What the exercise asks –
In the entries below, replace "series" with "group" and change nothing else. Leave the pictures out of your version.

Dataset entries:
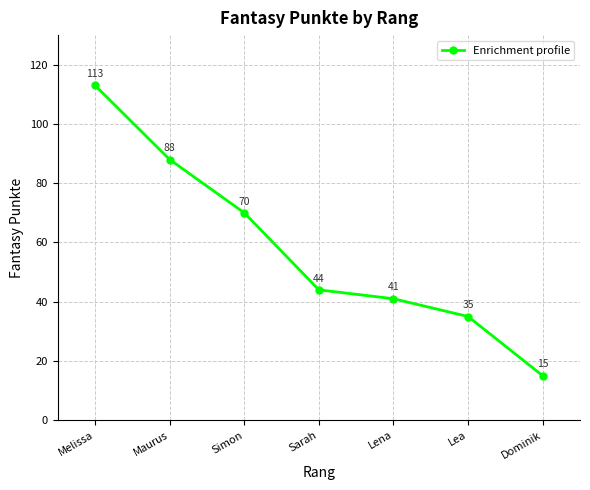

List the labels in order of value, smallest first.

Dominik, Lea, Lena, Sarah, Simon, Maurus, Melissa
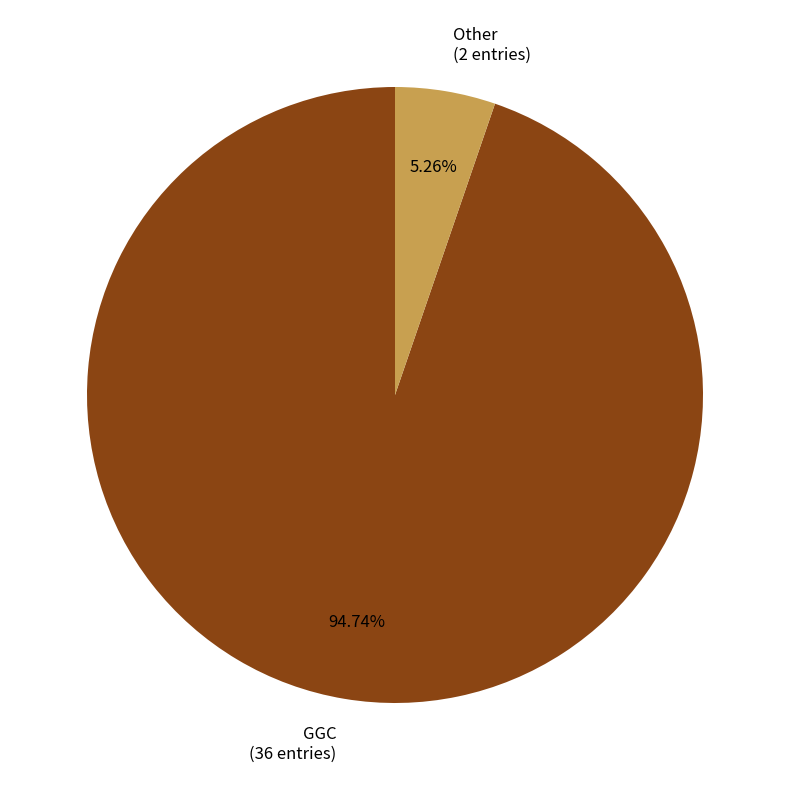

Approximately how many times larger is the value at GGC compared to Other?

18.0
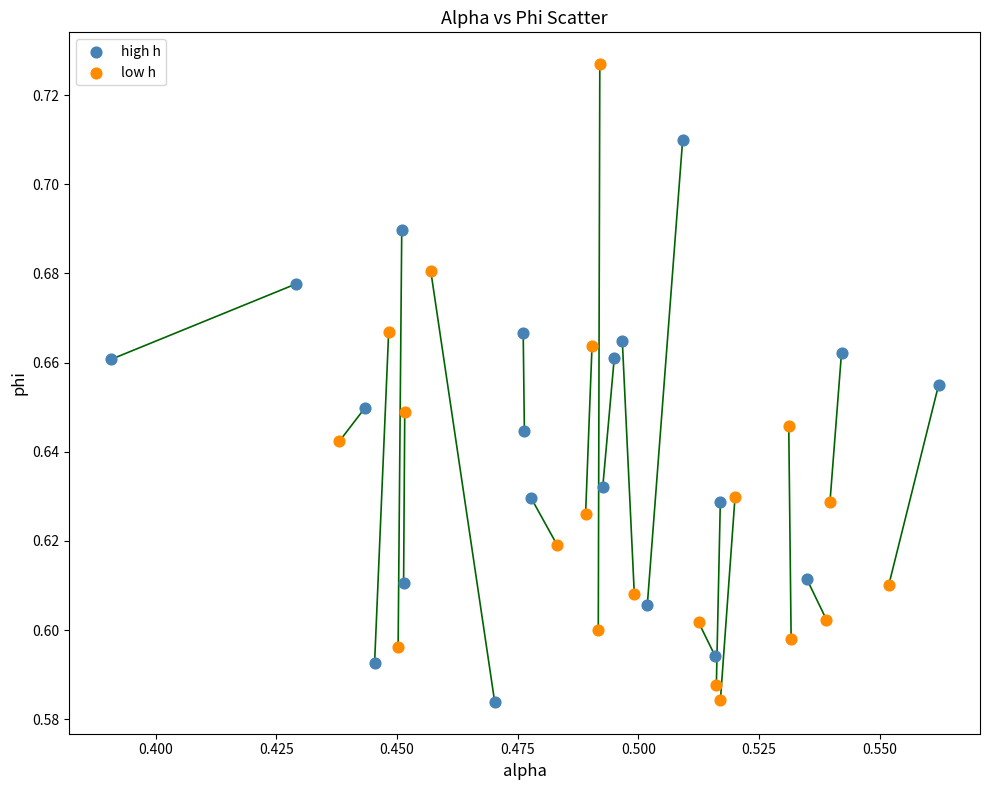

Which series has the widest spread of Y values?

low h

Solution –
List the labels in order of value, smallest first.

Dominik, Lea, Lena, Sarah, Simon, Maurus, Melissa

Approximately how many times larger is the value at GGC compared to Other?

18.0

Which group has the widest spread of Y values?

low h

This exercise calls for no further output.